# information



## 2fst4u (Jul 11, 2014)

My wife and I and our 2 cats are retire and buying a house in the yucatan. Where can I get a complete information packet with all the necessary rules and documents necessary for the move. I've about the requirements but they are confusing and contrdict them selves often. We don't want to get there and not have all the things necessary to enter the country. I contacted the consulate in AlbuQuerQue and they referred me to the Houston office, but all I get is an answering machine. Thanks


----------



## RVGRINGO (May 16, 2007)

You should go to the nearest consulate to your home with proof of income, marriage certificates, birth certificates, passports, etc. They will take your application for Residente Temporal or Residente Permanente. You can use those terms to search this forum, or others, for current information. Anything more than a year old should be suspect and anything before 2012 will not apply.
You would be wise to dispose of your US automobile and buy one in the state where you will live permanently, as it is a long way from the Yucatan back to the USA to dispose of a temporarily imported car.


----------



## 2fst4u (Jul 11, 2014)

thanks for the help. I guess we are going to Albuquerque 60 mile drive and start the process. We already looked into taking a car but have decided against it . We went to Playa Del Carmen and looked around. We like the area.


----------



## chicois8 (Aug 8, 2009)

*LOL* thanks for the chuckle, I thought "AlbuQuerQue " was a place in the middle east........


----------



## Meritorious-MasoMenos (Apr 17, 2014)

2fst4u, I happened to have worked in Mexico for a decade, am fluent in Spanish and love the country and its people. However, it's a reach for some people. I don't know if just a trip "to look around" is enough to take the plunge and buy a house in some Yucatan community. I would suggest that you go down there, find a reasonable place to stay, then rent a car, and travel around the area. Go in the off season so you don't have to worry about not getting a room in any town. Then, when you find a place you like, get a room and stay a few days. Do that to five or six or even more places, getting all the info you can. Then, when you find a community that you think suits you, rent a place for a few months and really see. Maybe go back down in the off season as well. Let the honeymoon phase wear off and then, if you still see yourself living there long term, buy only then.


----------



## coondawg (May 1, 2014)

Meritorious-MasoMenos said:


> 2fst4u, I happened to have worked in Mexico for a decade, am fluent in Spanish and love the country and its people. However, it's a reach for some people. I don't know if just a trip "to look around" is enough to take the plunge and buy a house in some Yucatan community. I would suggest that you go down there, find a reasonable place to stay, then rent a car, and travel around the area. Go in the off season so you don't have to worry about not getting a room in any town. Then, when you find a place you like, get a room and stay a few days. Do that to five or six or even more places, getting all the info you can. Then, when you find a community that you think suits you, rent a place for a few months and really see. Maybe go back down in the off season as well. Let the honeymoon phase wear off and then, if you still see yourself living there long term, buy only then.

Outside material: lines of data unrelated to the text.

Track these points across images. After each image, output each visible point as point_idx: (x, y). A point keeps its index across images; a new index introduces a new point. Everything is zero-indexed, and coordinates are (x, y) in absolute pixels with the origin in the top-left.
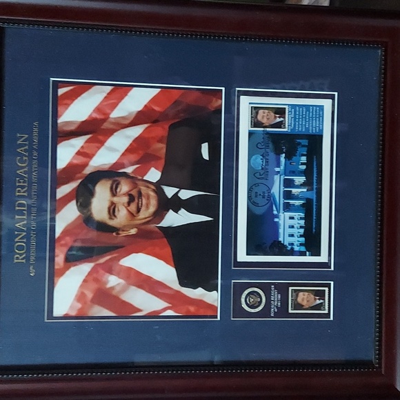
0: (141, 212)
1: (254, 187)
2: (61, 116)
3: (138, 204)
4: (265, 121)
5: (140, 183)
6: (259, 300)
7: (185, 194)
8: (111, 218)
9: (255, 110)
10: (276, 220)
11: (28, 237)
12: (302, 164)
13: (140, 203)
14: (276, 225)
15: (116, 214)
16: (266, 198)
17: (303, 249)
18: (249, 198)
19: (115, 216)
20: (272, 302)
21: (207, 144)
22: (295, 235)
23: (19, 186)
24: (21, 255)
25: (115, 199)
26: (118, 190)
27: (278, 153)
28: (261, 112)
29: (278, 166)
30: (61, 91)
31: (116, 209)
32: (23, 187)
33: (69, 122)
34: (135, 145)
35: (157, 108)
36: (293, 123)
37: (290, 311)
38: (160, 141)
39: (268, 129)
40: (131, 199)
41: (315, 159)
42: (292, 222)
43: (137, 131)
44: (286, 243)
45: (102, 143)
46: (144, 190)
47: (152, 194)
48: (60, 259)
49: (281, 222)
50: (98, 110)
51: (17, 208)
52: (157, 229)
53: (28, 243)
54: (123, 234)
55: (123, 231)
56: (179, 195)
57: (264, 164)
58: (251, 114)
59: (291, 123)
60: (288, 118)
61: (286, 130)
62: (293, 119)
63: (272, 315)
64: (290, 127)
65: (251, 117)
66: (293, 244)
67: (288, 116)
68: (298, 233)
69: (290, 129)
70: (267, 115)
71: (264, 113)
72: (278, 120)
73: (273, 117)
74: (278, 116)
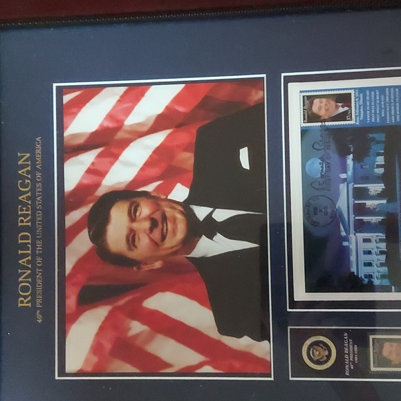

I think most people on this Forum would second this statement. First impressions are often not indicative of real life in Mexico. Renting for 6 months to a year will tell you if that area is really for you. Buying without that experience could leave you with a house that you can not sell, should you decide that area is not for you. Mexico is not for everyone, after the new wears off. You need to have a lot of PATIENCE and low FRUSTRATION level. The utilities/services are not like NOB. Lots of differences. But, for some, it really can be what they have sought for their retirement. Good luck.


----------